▸ **Text**
In [91]:
from selenium import webdriver
from selenium.webdriver.common.by import By 
from selenium.webdriver.chrome.service import Service
from webdriver_manager.chrome import ChromeDriverManager
from selenium.webdriver.common.keys import Keys
from selenium.webdriver.support.ui import WebDriverWait
from selenium.webdriver.support import expected_conditions as EC
from bs4 import BeautifulSoup
import time
import pandas as pd
import re
from io import StringIO

In [89]:
def draft_year_to_season_string(year):
    start_year = year - 1
    end_year = str(year)[-2:]
    return f"{start_year}-{end_year}"

def clean_name(name):
    # remove anyth in parantheses (eg. (UMD))
    cleaned_name = re.sub(r'\s*\(.*?\)', '', name) 
    # remove suffixes
    cleaned_name = re.sub(r'\s+(jr|sr|ii|iii|iv|v)\.?$', '', cleaned_name, flags=re.IGNORECASE)
    return cleaned_name.strip()

def clean_school_name(school):
    aliases = {
        "UConn": "Connecticut",
        "UNC": "North Carolina",
        "LSU": "Louisiana State",
        "USC": "Southern California"
    }
    return aliases.get(school, school)

def get_per_game_stats(player_name, target_season, school, driver):
    try:
        driver.get("https://www.sports-reference.com/cbb/players/")

        # wait for search bar to appear
        search_bar = WebDriverWait(driver, 10).until(
            EC.presence_of_element_located((By.CSS_SELECTOR, "input[name='search']"))
        )
        search_bar.clear()

▸ **Study material**
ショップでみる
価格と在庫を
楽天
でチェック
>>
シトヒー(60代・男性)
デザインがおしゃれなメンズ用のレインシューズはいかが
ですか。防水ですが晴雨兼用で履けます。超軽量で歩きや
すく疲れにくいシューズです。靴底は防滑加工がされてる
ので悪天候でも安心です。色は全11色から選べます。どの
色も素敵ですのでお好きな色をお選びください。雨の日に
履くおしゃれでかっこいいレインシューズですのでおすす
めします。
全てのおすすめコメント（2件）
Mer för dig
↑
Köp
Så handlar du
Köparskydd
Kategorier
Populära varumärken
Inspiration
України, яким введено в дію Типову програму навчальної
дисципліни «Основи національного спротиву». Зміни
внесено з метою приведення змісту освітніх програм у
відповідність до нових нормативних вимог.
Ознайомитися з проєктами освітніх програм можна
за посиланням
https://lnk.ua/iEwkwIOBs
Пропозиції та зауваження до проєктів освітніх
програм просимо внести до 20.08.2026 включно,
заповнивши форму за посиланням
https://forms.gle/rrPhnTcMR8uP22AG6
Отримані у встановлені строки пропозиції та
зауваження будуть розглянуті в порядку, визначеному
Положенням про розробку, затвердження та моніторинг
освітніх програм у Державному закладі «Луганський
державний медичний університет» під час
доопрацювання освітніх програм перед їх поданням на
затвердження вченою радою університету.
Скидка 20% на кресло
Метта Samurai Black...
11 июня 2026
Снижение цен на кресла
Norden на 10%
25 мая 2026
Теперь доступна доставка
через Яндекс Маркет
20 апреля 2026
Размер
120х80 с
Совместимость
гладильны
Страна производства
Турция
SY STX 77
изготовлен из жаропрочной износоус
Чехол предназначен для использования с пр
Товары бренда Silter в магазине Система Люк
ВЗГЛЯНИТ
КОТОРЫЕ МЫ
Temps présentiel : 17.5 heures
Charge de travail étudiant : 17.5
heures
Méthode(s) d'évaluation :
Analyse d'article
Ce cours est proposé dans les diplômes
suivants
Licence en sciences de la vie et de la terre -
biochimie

▸ **Activity**
In the scraping code, why does get_per_game_stats call WebDriverWait before it uses the search bar? Answer in one to three sentences. The listing is separate material and is not part of the scraping code.

▸ **Answer space**
The comment says the call waits for the search bar to appear. It waits until an input element matching "input[name='search']" is present on the page, and only then does the function clear that search bar.